*Your instructions*:
Reproduce each line below precisely. Drop the pictures.

====== Information supplied ======

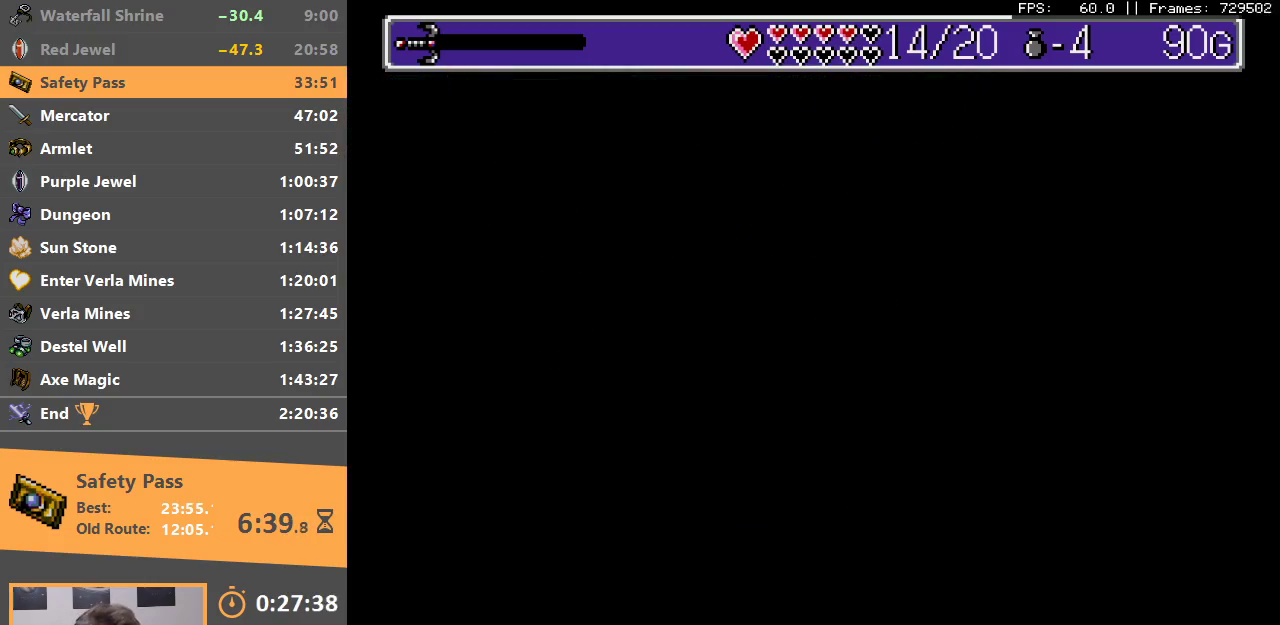
{"buttons": [], "events": [[50, "B", "up"], [117, "B", "down"], [200, "B", "up"]]}
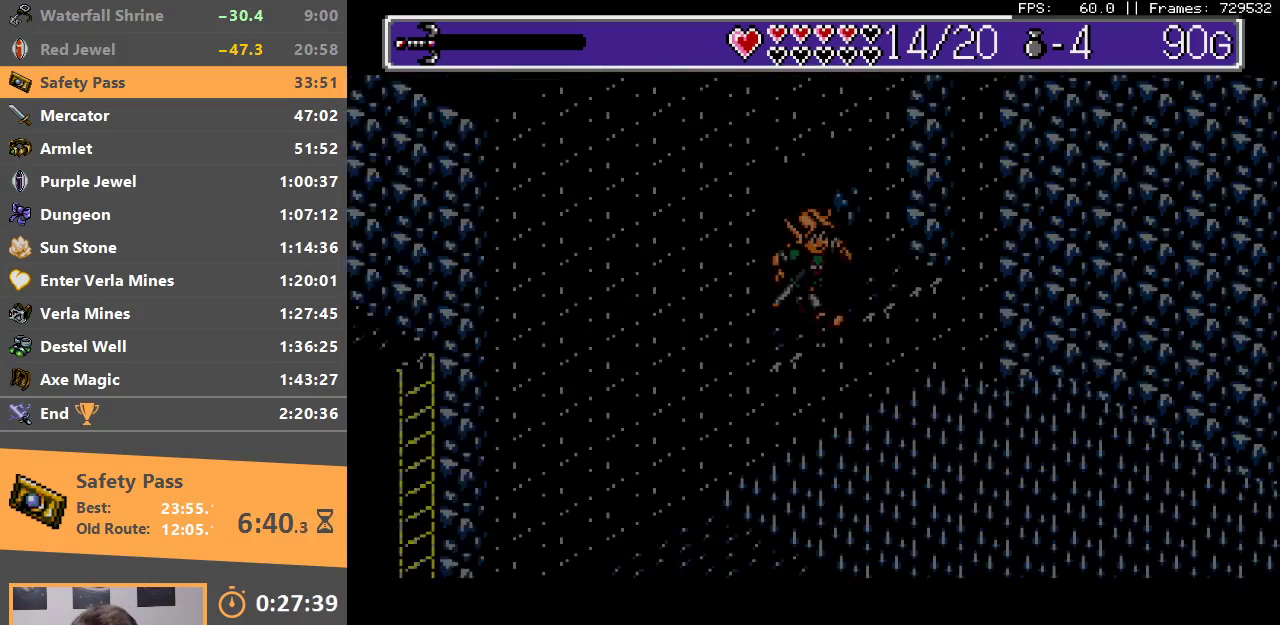
{"buttons": [], "events": [[283, "B", "down"], [483, "B", "up"]]}
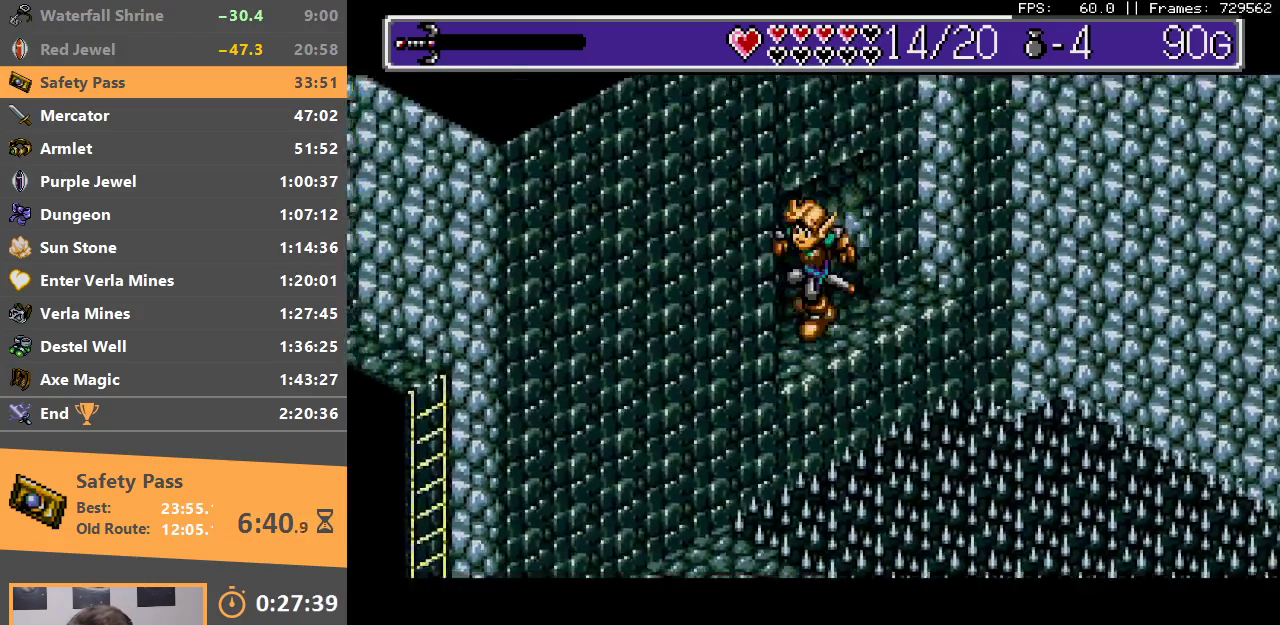
{"buttons": [], "events": []}
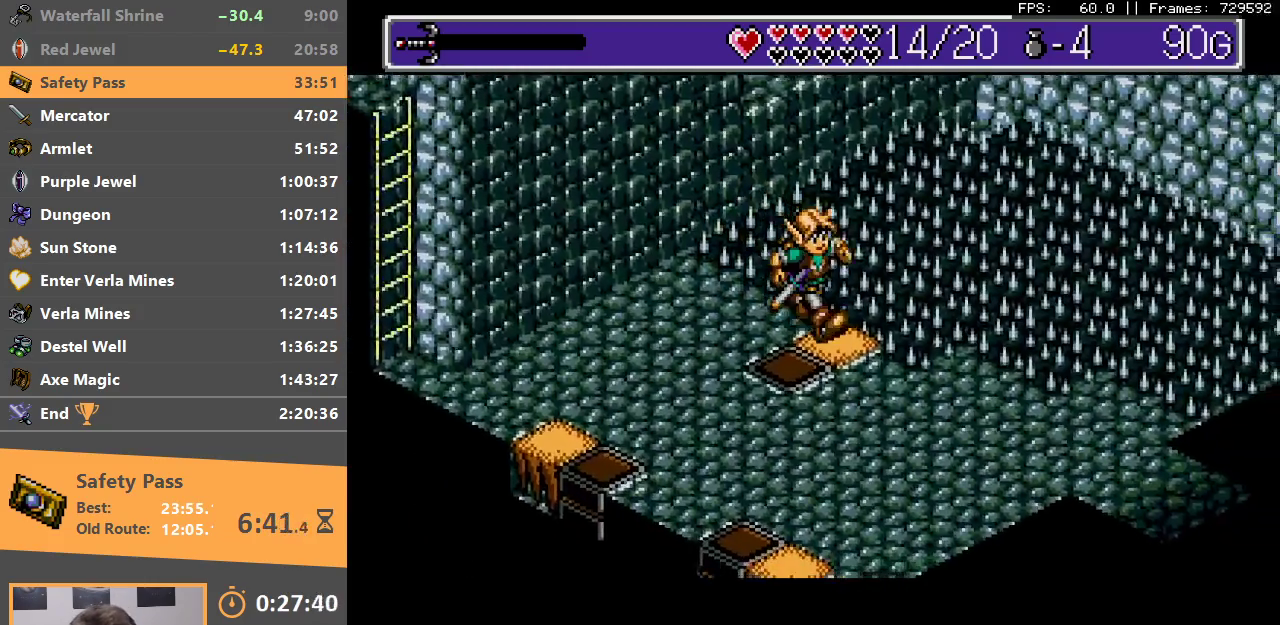
{"buttons": [], "events": []}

======

*Result of this task*:
{"buttons": [], "events": [[50, "B", "up"], [117, "B", "down"], [200, "B", "up"]]}
{"buttons": [], "events": [[283, "B", "down"], [483, "B", "up"]]}
{"buttons": [], "events": []}
{"buttons": [], "events": []}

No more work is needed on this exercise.